PROVIDED PASSAGE -
Nickel-rich limonite ores represent the largest reserves of nickel. Such minerals are classified as lateritic nickel ore deposits.

One of the first uses was as a pigment. The yellow form produced yellow ochre for which Cyprus was famous, while the darker forms produced more earthy tones. Roasting the limonite changed it partially to hematite, producing red ochres, burnt umbers and siennas. Bog iron ore and limonite mudstones are mined as a source of iron.

Iron caps or gossans of siliceous iron oxide typically form as the result of intensive oxidation of sulfide ore deposits. These gossans were used by prospectors as guides to buried ore.

Limonite was mined for its ancillary gold content. The oxidation of sulfide deposits which contained gold, often resulted in the concentration of gold in the iron oxide and quartz of the gossans. The gold of the primary veins was concentrated into the limonites of the deeply weathered rocks. In another example the deeply weathered iron formations of Brazil served to concentrate gold with the limonite of the resulting soils.

==History==

Limonite was one of the earliest materials used as a pigment by humans, and can be seen in Neolithic cave paintings and pictographs.

While the first iron ore was likely meteoric iron, and hematite was far easier to smelt, in Africa, where the first evidence of iron metallurgy occurs, limonite is the most prevalent iron ore. Before smelting, as the ore was heated and the water driven off, more and more of the limonite was converted to hematite. The ore was then pounded as it was heated above 1250 °C, at which temperature the metallic iron begins sticking together and non-metallic impurities are thrown off as sparks. Complex systems developed, notably in Tanzania, to process limonite. Nonetheless, hematite and magnetite remained the ores of choice when smelting was by bloomeries, and it was only with the development of blast furnaces in the 1st century BCE in China and about 1150 CE in Europe, that the brown iron ore of limonite could be used to best advantage.

TASK 1 - Edit the limonite passage, starting at the words "Nickel-rich limonite ores" and stopping after "to buried ore.", so that "hematite" reads "haematite" instead.
TASK 2 - Turn the paragraph of the limonite passage that opens "One of the first uses was as a pigment" into a short bulleted list that keeps its main facts.
The lines that follow were gathered from a different source.

Collected data entries:
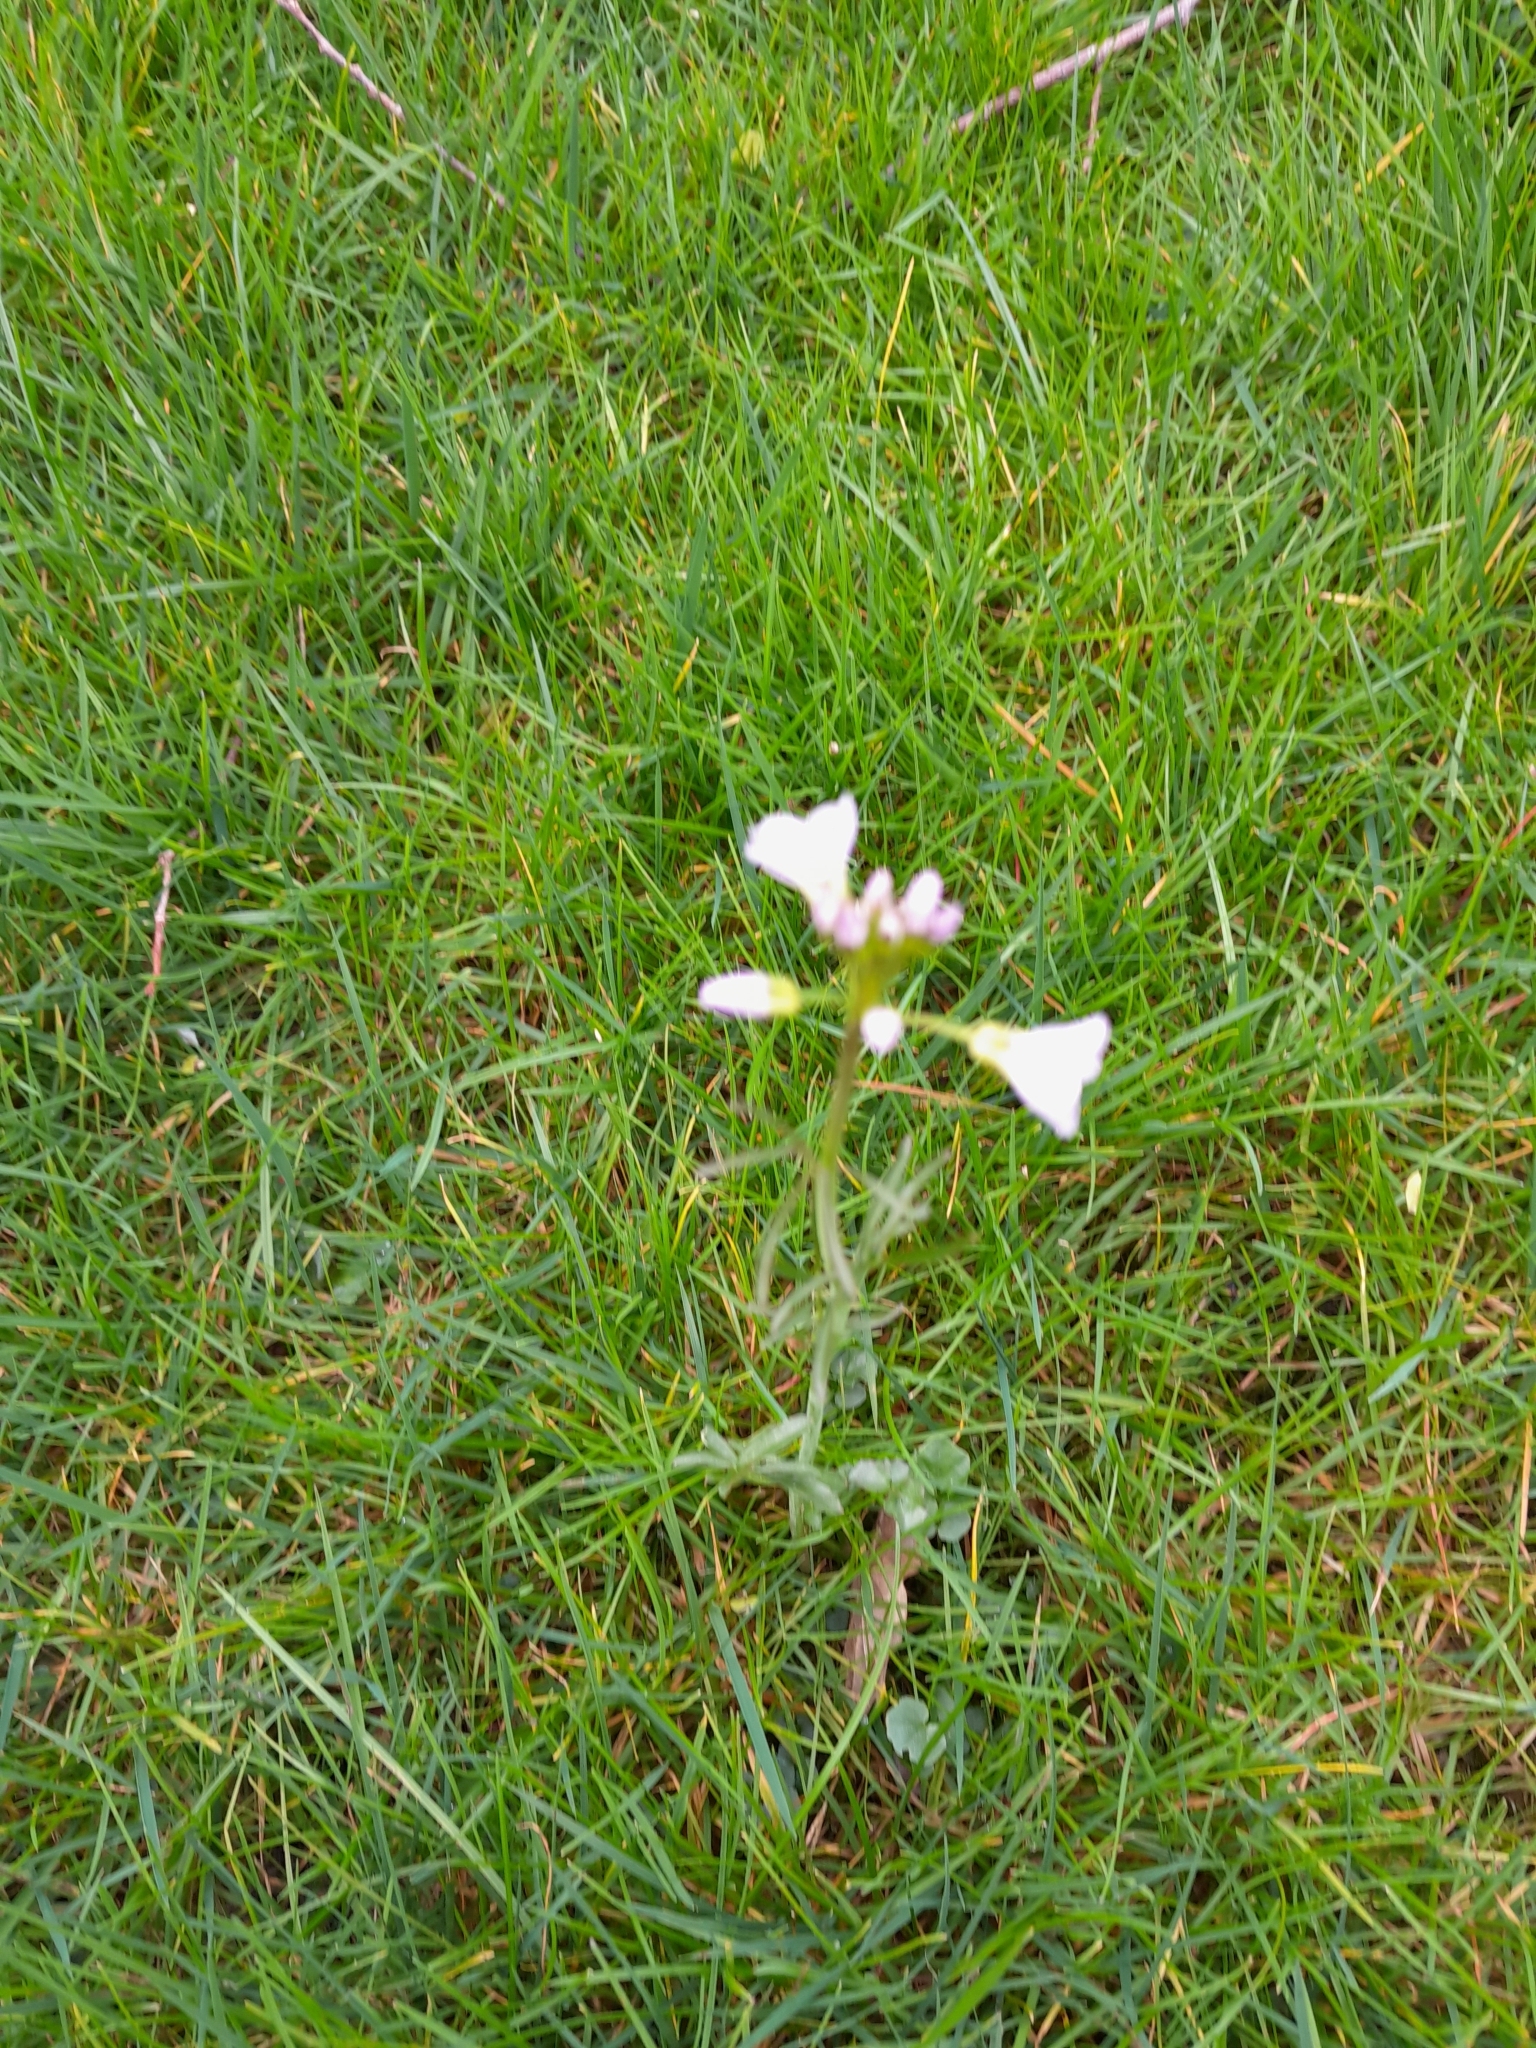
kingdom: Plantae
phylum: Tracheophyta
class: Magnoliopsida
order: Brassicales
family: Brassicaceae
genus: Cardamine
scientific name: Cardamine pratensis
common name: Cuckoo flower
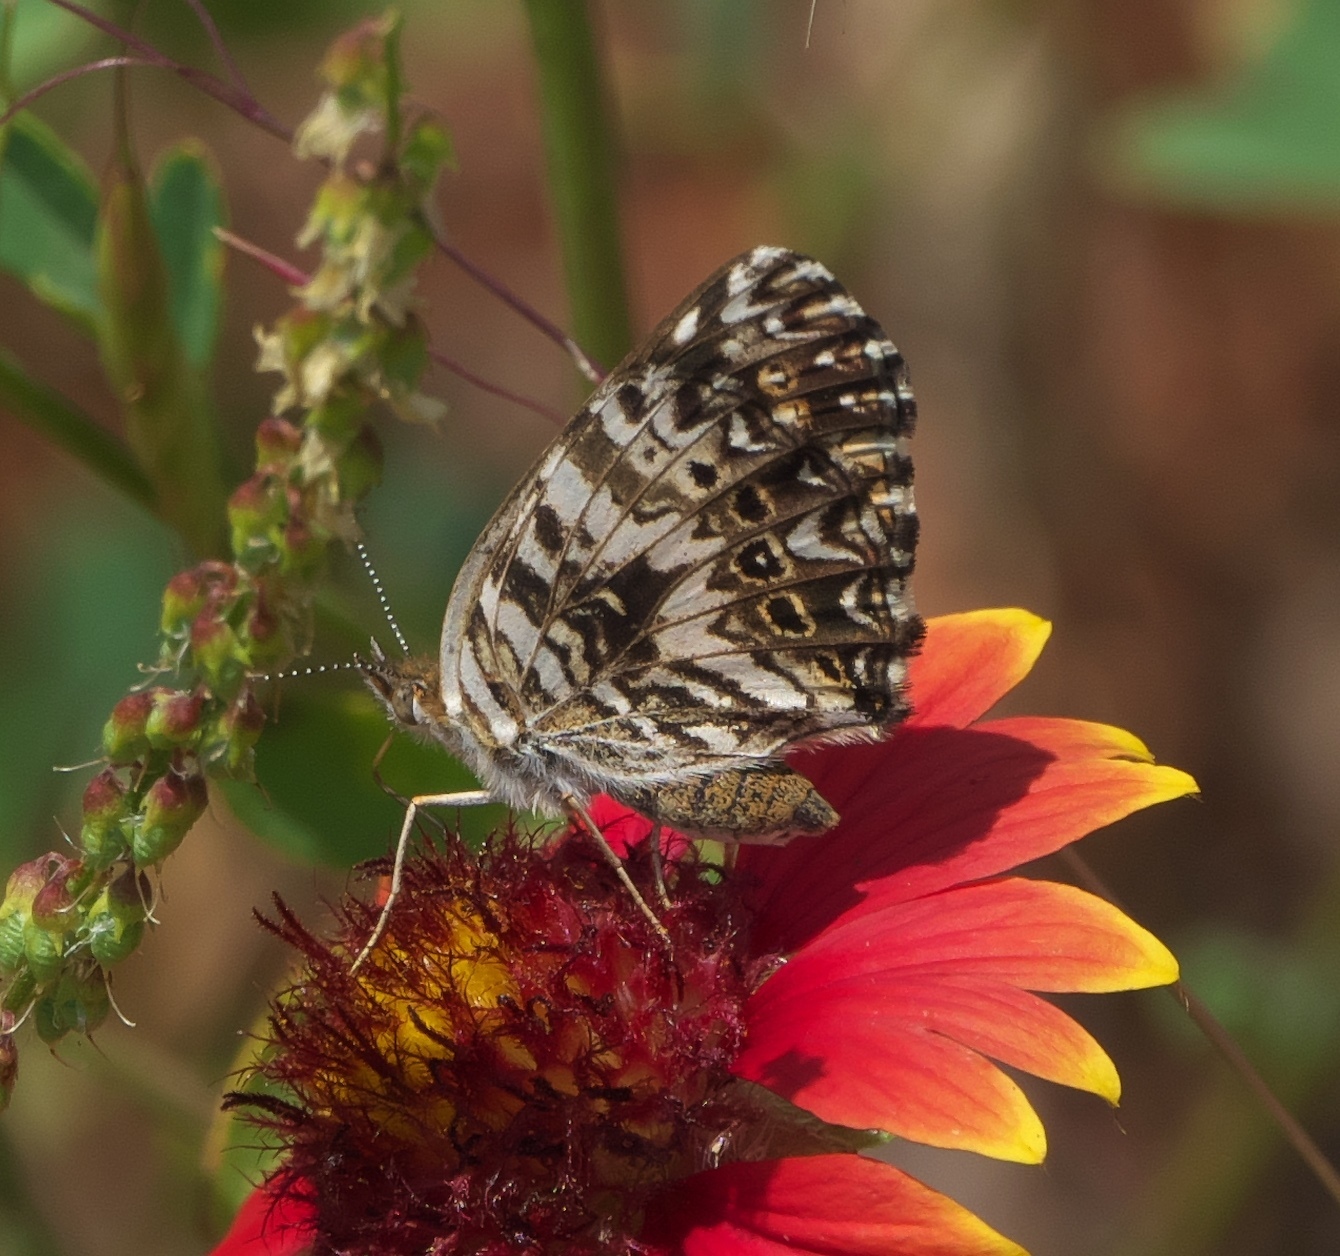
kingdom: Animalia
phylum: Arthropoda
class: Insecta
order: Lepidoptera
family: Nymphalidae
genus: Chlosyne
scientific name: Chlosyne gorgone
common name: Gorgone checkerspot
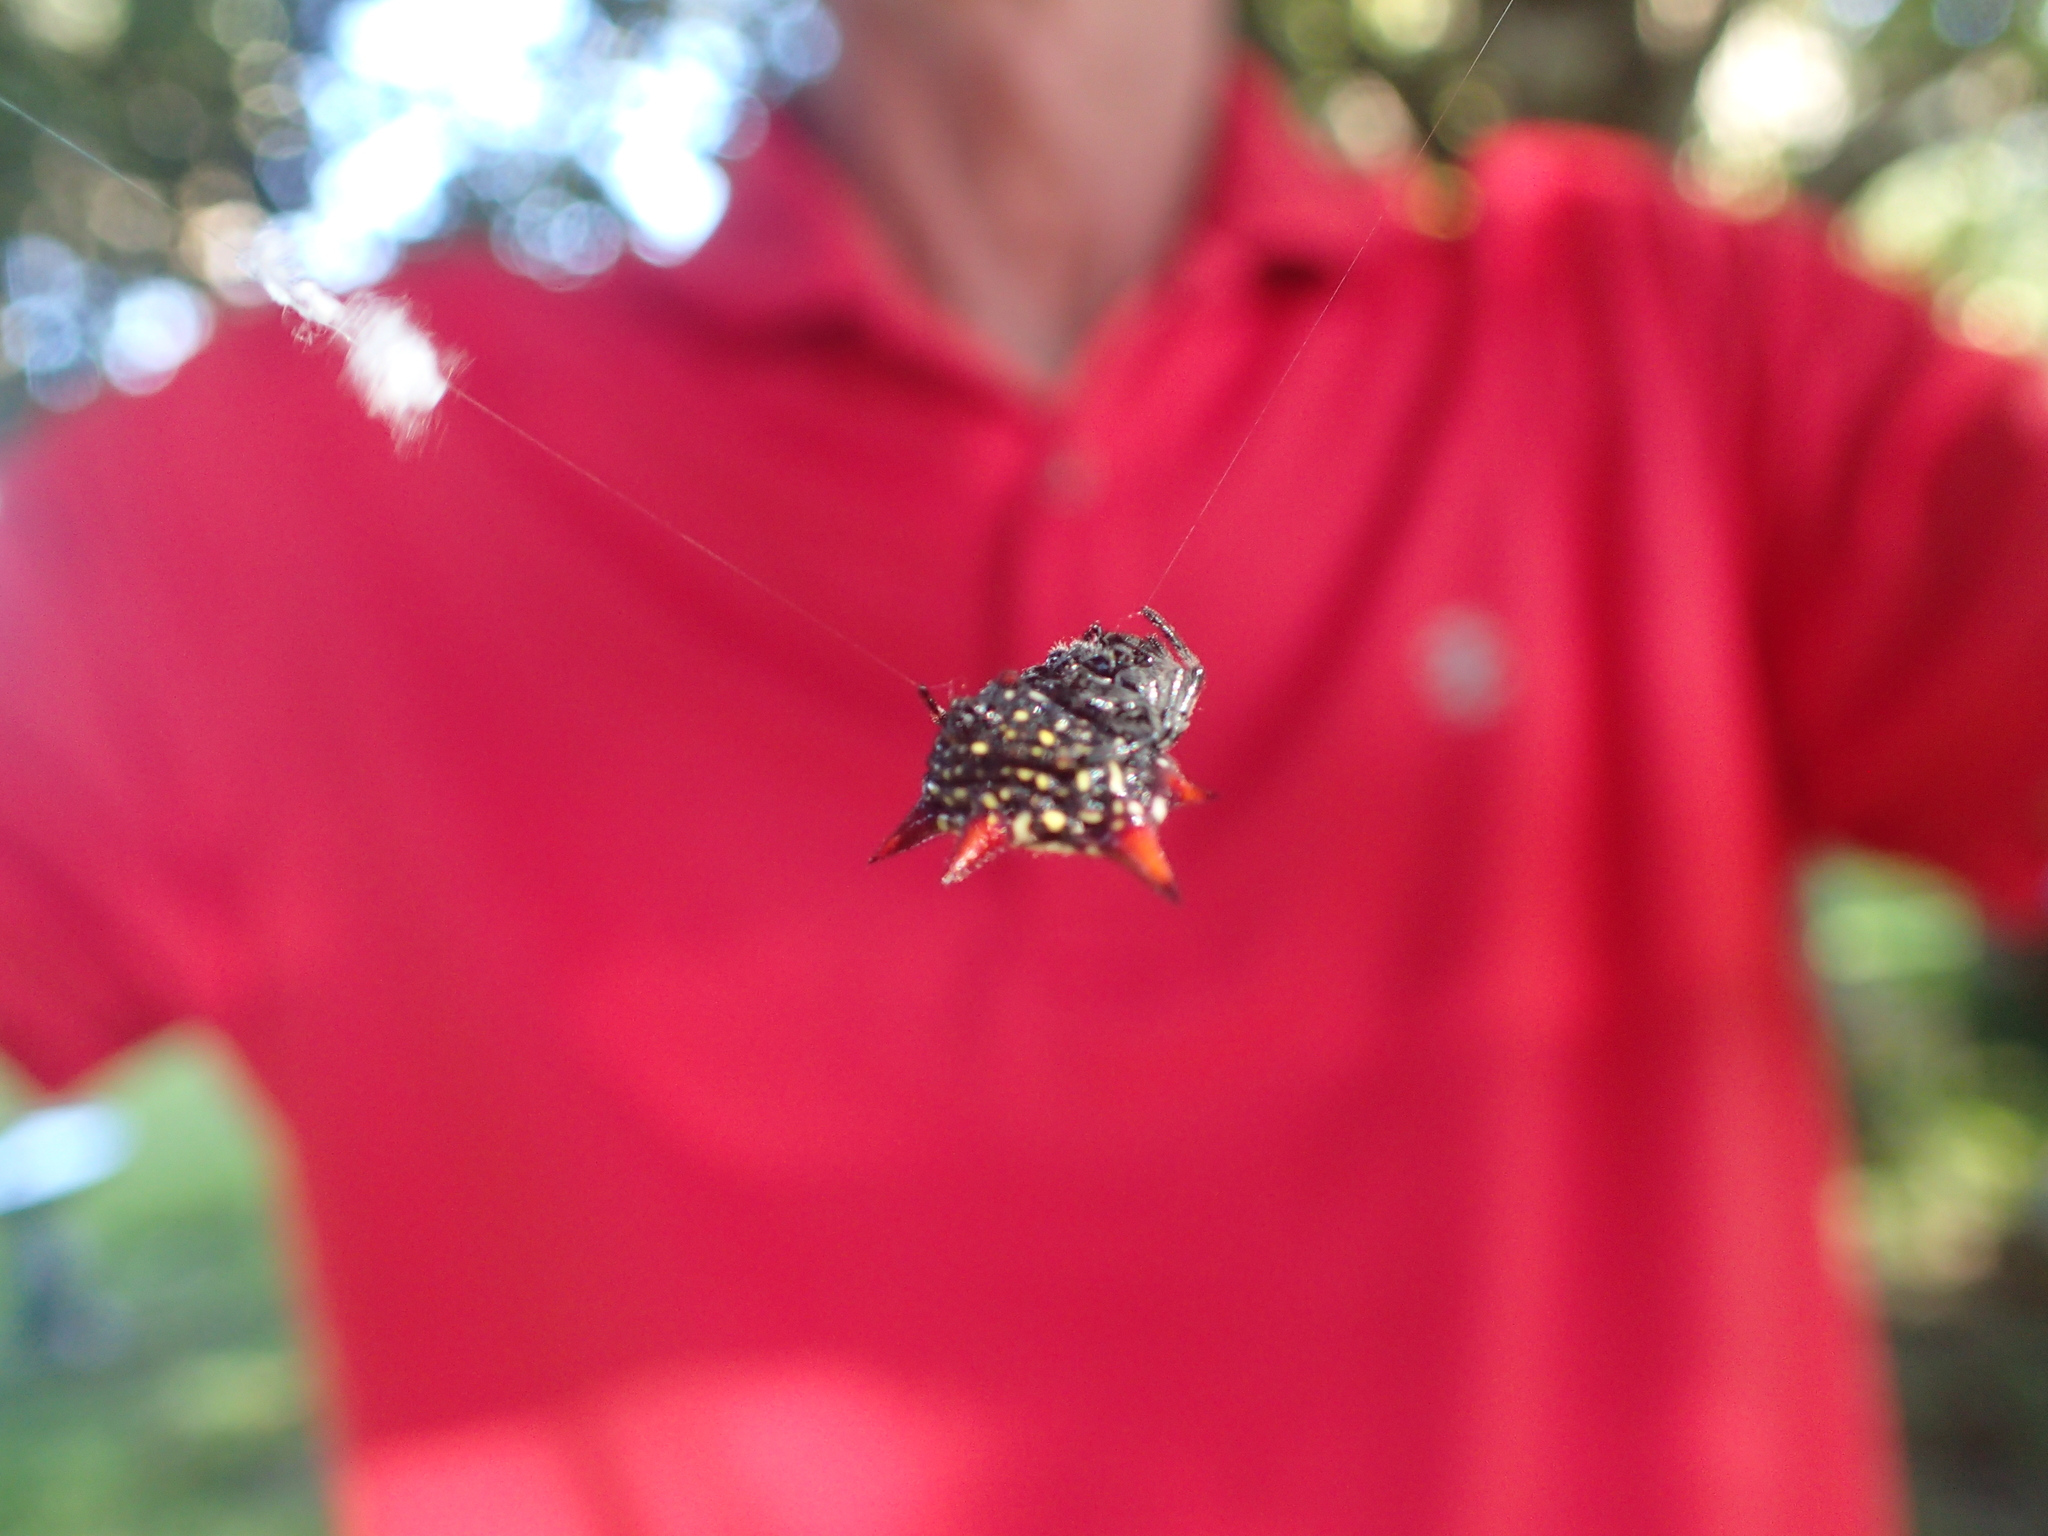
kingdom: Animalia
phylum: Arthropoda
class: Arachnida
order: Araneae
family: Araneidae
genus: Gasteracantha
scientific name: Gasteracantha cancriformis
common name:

OUTPUT 1 -
Nickel-rich limonite ores represent the largest reserves of nickel. Such minerals are classified as lateritic nickel ore deposits.

One of the first uses was as a pigment. The yellow form produced yellow ochre for which Cyprus was famous, while the darker forms produced more earthy tones. Roasting the limonite changed it partially to haematite, producing red ochres, burnt umbers and siennas. Bog iron ore and limonite mudstones are mined as a source of iron.

Iron caps or gossans of siliceous iron oxide typically form as the result of intensive oxidation of sulfide ore deposits. These gossans were used by prospectors as guides to buried ore.

OUTPUT 2 -
- An early use was as a pigment.
- The yellow form gave yellow ochre, for which Cyprus was famous; darker forms gave earthier tones.
- Roasting partially changed limonite to hematite, yielding red ochres, burnt umbers and siennas.
- Bog iron ore and limonite mudstones are mined as a source of iron.